CREATE TABLE sales_partitioned (
sale_id NUMBER,
region VARCHAR2(20),
sale_date DATE,
amount NUMBER(10,2),
CONSTRAINT pk_sales PRIMARY KEY (sale_id)
)
PARTITION BY RANGE (sale_date) (
PARTITION q1_2025 VALUES LESS THAN (TO_DATE('2025-04-01','YYYY-MM-DD')),
PARTITION q2_2025 VALUES LESS THAN (TO_DATE('2025-07-01','YYYY-MM-DD')),
PARTITION future VALUES LESS THAN (MAXVALUE)
);
Each partition stores rows for a different quarter, improving query performance and maintenance.

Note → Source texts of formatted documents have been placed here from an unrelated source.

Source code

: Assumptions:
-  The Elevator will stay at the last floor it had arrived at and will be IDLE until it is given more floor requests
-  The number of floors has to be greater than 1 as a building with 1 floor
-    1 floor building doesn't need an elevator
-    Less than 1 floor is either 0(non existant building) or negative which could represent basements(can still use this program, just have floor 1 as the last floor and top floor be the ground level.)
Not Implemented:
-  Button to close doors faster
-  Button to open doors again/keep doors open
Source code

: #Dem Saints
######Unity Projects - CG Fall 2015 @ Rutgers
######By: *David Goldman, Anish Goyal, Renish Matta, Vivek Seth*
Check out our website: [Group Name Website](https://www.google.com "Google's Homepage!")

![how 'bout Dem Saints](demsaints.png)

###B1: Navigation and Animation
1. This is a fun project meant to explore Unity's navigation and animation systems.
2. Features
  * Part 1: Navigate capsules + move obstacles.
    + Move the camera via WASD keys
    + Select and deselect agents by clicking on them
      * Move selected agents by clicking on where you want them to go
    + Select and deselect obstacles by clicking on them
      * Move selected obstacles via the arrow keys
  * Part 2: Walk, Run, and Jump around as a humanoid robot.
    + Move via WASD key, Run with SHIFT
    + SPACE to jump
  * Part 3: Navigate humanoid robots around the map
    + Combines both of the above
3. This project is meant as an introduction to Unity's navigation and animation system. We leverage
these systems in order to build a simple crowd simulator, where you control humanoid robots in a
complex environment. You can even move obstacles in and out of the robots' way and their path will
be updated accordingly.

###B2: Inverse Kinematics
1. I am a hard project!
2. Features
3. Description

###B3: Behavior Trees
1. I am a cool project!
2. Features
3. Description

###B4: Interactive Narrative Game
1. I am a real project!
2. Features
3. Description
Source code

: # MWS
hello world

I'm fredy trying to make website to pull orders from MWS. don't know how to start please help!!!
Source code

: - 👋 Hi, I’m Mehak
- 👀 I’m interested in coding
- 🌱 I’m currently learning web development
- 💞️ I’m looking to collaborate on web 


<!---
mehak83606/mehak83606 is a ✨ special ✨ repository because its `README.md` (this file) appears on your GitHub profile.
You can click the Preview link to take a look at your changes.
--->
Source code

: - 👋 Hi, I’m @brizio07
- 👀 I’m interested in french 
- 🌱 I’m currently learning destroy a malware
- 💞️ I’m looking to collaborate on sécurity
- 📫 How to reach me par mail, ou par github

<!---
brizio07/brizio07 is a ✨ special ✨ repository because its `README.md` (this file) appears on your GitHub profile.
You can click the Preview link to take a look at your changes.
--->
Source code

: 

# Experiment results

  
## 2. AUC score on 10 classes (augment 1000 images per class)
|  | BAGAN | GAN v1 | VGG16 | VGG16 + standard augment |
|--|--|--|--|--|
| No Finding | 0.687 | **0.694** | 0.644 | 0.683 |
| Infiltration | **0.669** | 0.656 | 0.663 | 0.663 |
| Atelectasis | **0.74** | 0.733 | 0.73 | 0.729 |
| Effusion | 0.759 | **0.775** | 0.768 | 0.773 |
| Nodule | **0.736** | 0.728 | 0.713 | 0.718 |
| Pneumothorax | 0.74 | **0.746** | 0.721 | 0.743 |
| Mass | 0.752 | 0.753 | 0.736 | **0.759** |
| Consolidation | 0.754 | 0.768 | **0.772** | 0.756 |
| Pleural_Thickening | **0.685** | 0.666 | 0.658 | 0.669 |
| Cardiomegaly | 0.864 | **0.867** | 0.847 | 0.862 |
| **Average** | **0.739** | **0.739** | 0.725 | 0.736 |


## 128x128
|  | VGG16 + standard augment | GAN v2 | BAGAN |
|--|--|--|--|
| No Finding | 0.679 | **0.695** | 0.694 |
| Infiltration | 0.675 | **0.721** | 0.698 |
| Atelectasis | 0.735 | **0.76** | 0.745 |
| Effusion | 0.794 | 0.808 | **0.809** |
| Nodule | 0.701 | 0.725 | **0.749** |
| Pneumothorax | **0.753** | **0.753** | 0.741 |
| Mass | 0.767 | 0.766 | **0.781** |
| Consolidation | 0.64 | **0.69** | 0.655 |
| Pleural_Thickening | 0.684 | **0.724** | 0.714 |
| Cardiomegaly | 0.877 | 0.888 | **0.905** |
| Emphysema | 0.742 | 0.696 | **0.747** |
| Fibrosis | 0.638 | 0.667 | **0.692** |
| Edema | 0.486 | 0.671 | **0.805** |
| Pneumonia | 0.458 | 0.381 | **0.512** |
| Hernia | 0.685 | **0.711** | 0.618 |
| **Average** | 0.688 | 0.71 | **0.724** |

Practical Example: End-to-End Table Creation
The following script creates a working schema that demonstrates constraints, identity columns, vector datatype, and partitions.
-- Departments table
CREATE TABLE departments (
department_id NUMBER GENERATED ALWAYS AS IDENTITY PRIMARY KEY,
department_name VARCHAR2(50) NOT NULL,
location VARCHAR2(50)
);
-- Employees table
CREATE TABLE employees (
employee_id NUMBER GENERATED ALWAYS AS IDENTITY PRIMARY KEY,
first_name VARCHAR2(30),
last_name VARCHAR2(30) NOT NULL,
email VARCHAR2(50) UNIQUE,
department_id NUMBER,
hire_date DATE DEFAULT SYSDATE,
salary NUMBER(8,2) CHECK (salary > 0),
CONSTRAINT fk_emp_dept FOREIGN KEY (department_id)
REFERENCES departments(department_id)
);
-- Products with vector embeddings
CREATE TABLE products (
product_id NUMBER GENERATED ALWAYS AS IDENTITY PRIMARY KEY,
product_name VARCHAR2(100) NOT NULL,
description VARCHAR2(200),
embedding VECTOR(512) -- AI feature
);
-- Orders partitioned by date
CREATE TABLE orders (
order_id NUMBER GENERATED ALWAYS AS IDENTITY PRIMARY KEY,
customer_id NUMBER NOT NULL,
order_date DATE DEFAULT SYSDATE,
order_total NUMBER(10,2) CHECK (order_total > 0)
)
PARTITION BY RANGE (order_date) (
PARTITION q1_2025 VALUES LESS THAN (TO_DATE('2025-04-01','YYYY-MM-DD')),
PARTITION q2_2025 VALUES LESS THAN (TO_DATE('2025-07-01','YYYY-MM-DD')),
PARTITION future VALUES LESS THAN (MAXVALUE)
);
This script is fully executable in Oracle 23ai on any environment and demonstrates real-world practices.
See also: How to Insert Data into a Table in Oracle 23ai
Conclusion
Creating tables in Oracle 23ai is a straightforward process, but the database offers many advanced features to improve efficiency, reliability, and adaptability to modern workloads. The CREATE TABLE syntax allows you to define columns, constraints, and storage options.
With Oracle 23ai, you also gain access to powerful new features such as vector datatypes for AI-driven workloads and immutable or blockchain tables for compliance. By combining these options with best practices like primary keys, defaults, and partitioning, you can design a robust and scalable database structure that meets both traditional and modern application requirements.